### WORK REQUEST
Copy out, exactly, the first line of the entries below and every line after it through the one containing "right shoulder: (473, 558)".

(DATA RECORDS Opens)

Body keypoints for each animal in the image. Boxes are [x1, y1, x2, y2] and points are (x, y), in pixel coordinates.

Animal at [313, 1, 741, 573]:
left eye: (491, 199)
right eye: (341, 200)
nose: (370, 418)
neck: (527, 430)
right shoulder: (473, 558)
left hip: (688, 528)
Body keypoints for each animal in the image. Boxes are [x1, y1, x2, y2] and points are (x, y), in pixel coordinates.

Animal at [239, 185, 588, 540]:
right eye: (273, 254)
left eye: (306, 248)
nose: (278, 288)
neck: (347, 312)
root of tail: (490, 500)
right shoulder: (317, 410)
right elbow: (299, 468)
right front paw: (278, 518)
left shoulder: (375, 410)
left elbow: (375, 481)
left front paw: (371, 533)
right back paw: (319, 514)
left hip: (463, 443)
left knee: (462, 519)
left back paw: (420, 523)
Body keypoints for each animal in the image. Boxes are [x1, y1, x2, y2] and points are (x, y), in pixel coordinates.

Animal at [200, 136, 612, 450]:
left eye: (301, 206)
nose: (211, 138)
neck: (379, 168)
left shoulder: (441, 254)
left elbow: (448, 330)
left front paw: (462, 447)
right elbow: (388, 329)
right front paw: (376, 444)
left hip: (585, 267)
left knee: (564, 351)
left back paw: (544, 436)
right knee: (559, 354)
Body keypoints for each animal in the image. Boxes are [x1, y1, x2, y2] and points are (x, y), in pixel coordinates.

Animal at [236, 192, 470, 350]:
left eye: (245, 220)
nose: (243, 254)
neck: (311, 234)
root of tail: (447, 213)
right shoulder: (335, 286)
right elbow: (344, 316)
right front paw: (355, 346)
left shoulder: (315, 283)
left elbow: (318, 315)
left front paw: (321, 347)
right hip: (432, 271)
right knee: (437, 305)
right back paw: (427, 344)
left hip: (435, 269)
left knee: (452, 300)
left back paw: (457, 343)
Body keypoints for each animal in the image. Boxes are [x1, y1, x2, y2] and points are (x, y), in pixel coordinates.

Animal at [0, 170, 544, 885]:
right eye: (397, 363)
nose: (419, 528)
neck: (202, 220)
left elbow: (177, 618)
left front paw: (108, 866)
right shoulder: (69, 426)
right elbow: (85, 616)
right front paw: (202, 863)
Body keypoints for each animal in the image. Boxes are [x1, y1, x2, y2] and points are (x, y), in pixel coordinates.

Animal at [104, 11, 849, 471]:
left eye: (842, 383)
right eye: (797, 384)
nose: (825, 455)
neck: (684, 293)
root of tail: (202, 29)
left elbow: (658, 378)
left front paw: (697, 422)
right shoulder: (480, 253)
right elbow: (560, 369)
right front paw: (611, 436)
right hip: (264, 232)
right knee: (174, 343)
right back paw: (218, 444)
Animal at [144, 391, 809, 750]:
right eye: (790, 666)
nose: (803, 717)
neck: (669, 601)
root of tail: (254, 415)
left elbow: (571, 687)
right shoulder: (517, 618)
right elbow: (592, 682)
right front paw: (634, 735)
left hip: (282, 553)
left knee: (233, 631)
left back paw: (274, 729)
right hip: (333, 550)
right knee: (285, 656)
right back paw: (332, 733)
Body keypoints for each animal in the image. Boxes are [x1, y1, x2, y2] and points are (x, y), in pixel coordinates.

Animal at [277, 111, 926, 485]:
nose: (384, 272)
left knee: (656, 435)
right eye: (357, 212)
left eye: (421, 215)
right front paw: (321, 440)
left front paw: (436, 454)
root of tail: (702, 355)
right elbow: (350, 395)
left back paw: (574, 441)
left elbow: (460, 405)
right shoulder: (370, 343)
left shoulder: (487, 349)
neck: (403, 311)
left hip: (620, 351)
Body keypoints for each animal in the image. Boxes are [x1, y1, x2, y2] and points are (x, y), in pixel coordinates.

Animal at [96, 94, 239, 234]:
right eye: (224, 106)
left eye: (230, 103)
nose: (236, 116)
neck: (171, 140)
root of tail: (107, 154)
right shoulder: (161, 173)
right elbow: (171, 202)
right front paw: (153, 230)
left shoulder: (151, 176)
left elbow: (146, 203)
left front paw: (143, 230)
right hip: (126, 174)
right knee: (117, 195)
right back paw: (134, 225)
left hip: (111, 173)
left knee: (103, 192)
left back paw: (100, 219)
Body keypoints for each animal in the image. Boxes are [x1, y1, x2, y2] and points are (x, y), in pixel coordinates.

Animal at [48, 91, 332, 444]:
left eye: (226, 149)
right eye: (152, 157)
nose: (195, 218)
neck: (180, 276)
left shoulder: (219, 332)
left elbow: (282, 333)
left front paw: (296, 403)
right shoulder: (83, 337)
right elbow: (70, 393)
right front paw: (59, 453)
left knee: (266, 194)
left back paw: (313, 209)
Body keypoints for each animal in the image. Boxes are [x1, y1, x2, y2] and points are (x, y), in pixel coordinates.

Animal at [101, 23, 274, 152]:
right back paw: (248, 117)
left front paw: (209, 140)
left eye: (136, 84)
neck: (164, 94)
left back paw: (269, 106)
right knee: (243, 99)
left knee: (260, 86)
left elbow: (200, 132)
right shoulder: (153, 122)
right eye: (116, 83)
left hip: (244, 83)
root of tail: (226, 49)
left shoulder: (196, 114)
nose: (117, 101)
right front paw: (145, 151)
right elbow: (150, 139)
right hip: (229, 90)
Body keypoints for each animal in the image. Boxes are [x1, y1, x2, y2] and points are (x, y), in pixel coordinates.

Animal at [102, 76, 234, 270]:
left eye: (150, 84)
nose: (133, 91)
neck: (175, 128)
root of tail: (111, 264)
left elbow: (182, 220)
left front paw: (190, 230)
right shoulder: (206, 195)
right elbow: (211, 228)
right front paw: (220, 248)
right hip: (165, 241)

(DATA RECORDS Closes)

### TASK OUTPUT
Body keypoints for each animal in the image. Boxes are [x1, y1, x2, y2] and points are (x, y), in pixel coordinates.

Animal at [313, 1, 741, 573]:
left eye: (491, 199)
right eye: (341, 200)
nose: (370, 418)
neck: (527, 430)
right shoulder: (473, 558)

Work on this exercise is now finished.